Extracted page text
# # # # #
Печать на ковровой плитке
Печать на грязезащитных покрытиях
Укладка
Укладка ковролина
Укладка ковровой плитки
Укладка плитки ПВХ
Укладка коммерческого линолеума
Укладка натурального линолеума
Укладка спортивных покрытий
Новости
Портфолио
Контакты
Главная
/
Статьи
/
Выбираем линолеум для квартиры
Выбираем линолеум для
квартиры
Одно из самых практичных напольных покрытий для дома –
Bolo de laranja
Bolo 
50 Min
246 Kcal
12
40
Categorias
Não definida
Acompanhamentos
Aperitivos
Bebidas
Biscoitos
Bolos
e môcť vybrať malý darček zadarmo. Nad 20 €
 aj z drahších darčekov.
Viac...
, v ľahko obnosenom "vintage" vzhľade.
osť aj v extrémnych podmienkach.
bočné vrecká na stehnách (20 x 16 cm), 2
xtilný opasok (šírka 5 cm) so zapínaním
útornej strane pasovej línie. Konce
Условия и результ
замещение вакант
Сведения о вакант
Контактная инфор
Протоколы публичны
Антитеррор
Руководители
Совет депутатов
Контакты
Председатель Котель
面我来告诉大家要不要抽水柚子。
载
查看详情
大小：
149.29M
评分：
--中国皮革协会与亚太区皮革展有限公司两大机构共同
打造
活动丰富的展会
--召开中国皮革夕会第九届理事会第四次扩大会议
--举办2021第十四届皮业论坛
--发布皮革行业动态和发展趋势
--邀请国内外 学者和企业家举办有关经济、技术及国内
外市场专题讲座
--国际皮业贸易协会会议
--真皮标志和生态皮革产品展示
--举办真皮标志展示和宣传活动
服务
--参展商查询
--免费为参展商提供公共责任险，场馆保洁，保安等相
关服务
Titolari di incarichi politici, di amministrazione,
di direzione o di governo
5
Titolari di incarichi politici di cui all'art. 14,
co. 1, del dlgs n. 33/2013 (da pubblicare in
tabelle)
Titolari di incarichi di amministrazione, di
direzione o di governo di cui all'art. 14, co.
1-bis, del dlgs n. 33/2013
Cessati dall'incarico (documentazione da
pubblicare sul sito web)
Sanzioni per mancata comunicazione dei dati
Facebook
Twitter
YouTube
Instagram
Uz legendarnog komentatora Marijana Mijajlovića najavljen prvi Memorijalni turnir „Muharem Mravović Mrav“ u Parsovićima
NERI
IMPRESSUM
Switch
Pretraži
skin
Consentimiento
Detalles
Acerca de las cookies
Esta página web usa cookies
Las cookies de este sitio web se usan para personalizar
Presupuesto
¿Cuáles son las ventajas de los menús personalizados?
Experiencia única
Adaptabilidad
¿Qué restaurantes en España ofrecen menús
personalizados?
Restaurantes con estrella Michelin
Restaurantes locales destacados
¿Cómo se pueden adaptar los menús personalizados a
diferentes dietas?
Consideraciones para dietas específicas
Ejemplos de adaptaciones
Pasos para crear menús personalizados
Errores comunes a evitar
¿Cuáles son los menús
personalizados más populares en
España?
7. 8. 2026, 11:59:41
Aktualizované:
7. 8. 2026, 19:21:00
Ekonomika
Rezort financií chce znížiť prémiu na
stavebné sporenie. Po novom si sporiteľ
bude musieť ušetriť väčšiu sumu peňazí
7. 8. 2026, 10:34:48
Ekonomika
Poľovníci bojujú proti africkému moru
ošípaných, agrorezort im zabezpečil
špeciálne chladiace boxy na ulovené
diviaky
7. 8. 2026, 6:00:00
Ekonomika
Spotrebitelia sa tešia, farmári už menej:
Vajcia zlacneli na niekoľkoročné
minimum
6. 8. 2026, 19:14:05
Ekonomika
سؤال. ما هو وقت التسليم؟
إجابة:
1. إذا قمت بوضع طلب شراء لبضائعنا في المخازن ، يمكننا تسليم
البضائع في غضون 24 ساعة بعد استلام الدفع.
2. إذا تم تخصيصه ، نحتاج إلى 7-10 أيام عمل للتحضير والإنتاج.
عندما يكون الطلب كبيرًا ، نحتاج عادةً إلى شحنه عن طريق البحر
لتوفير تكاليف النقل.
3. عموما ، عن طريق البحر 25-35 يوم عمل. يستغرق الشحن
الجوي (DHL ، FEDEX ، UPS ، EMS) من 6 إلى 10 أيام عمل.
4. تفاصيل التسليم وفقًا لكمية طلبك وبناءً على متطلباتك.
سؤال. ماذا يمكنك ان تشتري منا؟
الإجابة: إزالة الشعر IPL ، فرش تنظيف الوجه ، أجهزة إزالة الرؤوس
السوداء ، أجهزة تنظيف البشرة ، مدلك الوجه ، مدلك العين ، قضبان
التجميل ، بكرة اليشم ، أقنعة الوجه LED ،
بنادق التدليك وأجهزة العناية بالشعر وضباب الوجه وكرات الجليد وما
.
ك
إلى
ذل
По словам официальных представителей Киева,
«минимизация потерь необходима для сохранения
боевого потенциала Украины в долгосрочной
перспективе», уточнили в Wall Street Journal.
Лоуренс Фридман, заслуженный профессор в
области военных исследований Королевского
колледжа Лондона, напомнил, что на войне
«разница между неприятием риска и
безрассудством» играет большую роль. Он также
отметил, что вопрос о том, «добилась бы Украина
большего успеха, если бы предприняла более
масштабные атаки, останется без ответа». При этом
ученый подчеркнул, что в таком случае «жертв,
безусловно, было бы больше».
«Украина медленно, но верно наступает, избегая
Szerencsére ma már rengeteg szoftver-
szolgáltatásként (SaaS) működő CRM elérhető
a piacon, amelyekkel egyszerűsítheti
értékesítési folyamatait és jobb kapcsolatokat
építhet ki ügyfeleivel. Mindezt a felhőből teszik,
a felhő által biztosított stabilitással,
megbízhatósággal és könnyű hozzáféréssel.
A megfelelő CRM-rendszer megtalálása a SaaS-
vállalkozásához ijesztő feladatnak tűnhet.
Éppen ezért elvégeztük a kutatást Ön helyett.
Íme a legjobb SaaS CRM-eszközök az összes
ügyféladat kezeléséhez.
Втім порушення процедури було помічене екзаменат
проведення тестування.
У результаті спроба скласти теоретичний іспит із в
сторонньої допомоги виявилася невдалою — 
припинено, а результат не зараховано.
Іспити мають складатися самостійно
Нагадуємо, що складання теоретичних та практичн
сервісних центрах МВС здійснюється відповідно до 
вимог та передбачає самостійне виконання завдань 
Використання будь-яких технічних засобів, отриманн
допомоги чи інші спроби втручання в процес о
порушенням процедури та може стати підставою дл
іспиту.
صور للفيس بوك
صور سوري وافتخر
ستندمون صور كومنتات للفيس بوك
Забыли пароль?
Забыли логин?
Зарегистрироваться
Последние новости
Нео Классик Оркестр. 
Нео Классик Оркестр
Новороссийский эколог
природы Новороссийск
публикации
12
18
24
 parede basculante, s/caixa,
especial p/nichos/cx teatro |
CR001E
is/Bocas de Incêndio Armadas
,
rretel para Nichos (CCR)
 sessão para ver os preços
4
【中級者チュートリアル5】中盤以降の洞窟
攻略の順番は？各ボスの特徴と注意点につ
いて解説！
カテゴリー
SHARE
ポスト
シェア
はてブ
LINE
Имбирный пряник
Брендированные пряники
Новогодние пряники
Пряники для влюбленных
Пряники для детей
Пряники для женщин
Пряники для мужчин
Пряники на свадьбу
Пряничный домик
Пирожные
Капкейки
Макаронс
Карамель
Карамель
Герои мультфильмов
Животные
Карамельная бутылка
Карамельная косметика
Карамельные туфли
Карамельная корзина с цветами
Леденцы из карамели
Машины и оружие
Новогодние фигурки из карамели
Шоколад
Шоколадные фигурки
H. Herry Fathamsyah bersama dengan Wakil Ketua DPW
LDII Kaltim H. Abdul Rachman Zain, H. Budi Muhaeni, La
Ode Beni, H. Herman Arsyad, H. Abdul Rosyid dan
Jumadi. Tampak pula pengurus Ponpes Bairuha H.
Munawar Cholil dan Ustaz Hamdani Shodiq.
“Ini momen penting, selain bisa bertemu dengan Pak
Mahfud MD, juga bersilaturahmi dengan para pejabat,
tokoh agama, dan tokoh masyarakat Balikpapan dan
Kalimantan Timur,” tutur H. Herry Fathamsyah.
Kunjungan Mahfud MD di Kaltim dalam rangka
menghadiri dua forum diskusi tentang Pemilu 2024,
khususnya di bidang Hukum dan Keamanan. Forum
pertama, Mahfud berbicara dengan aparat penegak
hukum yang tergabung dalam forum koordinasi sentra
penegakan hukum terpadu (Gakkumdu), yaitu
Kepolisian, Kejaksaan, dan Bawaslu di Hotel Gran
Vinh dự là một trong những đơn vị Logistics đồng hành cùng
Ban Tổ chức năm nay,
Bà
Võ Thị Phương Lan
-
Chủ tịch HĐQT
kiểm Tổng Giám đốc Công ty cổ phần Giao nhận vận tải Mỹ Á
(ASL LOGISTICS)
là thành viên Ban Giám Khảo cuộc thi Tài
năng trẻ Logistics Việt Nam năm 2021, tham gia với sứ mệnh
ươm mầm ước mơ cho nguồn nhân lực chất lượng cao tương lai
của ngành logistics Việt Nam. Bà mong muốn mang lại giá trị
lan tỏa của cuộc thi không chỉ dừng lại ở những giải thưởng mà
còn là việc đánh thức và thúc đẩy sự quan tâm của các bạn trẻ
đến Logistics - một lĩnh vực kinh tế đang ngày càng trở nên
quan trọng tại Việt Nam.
# # # # #
Problem details
Can you write out the listing from its first line down to the line containing "Restaurantes locales destacados", substituting "Монтаж" for every "Укладка" and keeping all else the same?

The answer
Печать на ковровой плитке
Печать на грязезащитных покрытиях
Монтаж
Монтаж ковролина
Монтаж ковровой плитки
Монтаж плитки ПВХ
Монтаж коммерческого линолеума
Монтаж натурального линолеума
Монтаж спортивных покрытий
Новости
Портфолио
Контакты
Главная
/
Статьи
/
Выбираем линолеум для квартиры
Выбираем линолеум для
квартиры
Одно из самых практичных напольных покрытий для дома –
Bolo de laranja
Bolo 
50 Min
246 Kcal
12
40
Categorias
Não definida
Acompanhamentos
Aperitivos
Bebidas
Biscoitos
Bolos
e môcť vybrať malý darček zadarmo. Nad 20 €
 aj z drahších darčekov.
Viac...
, v ľahko obnosenom "vintage" vzhľade.
osť aj v extrémnych podmienkach.
bočné vrecká na stehnách (20 x 16 cm), 2
xtilný opasok (šírka 5 cm) so zapínaním
útornej strane pasovej línie. Konce
Условия и результ
замещение вакант
Сведения о вакант
Контактная инфор
Протоколы публичны
Антитеррор
Руководители
Совет депутатов
Контакты
Председатель Котель
面我来告诉大家要不要抽水柚子。
载
查看详情
大小：
149.29M
评分：
--中国皮革协会与亚太区皮革展有限公司两大机构共同
打造
活动丰富的展会
--召开中国皮革夕会第九届理事会第四次扩大会议
--举办2021第十四届皮业论坛
--发布皮革行业动态和发展趋势
--邀请国内外 学者和企业家举办有关经济、技术及国内
外市场专题讲座
--国际皮业贸易协会会议
--真皮标志和生态皮革产品展示
--举办真皮标志展示和宣传活动
服务
--参展商查询
--免费为参展商提供公共责任险，场馆保洁，保安等相
关服务
Titolari di incarichi politici, di amministrazione,
di direzione o di governo
5
Titolari di incarichi politici di cui all'art. 14,
co. 1, del dlgs n. 33/2013 (da pubblicare in
tabelle)
Titolari di incarichi di amministrazione, di
direzione o di governo di cui all'art. 14, co.
1-bis, del dlgs n. 33/2013
Cessati dall'incarico (documentazione da
pubblicare sul sito web)
Sanzioni per mancata comunicazione dei dati
Facebook
Twitter
YouTube
Instagram
Uz legendarnog komentatora Marijana Mijajlovića najavljen prvi Memorijalni turnir „Muharem Mravović Mrav“ u Parsovićima
NERI
IMPRESSUM
Switch
Pretraži
skin
Consentimiento
Detalles
Acerca de las cookies
Esta página web usa cookies
Las cookies de este sitio web se usan para personalizar
Presupuesto
¿Cuáles son las ventajas de los menús personalizados?
Experiencia única
Adaptabilidad
¿Qué restaurantes en España ofrecen menús
personalizados?
Restaurantes con estrella Michelin
Restaurantes locales destacados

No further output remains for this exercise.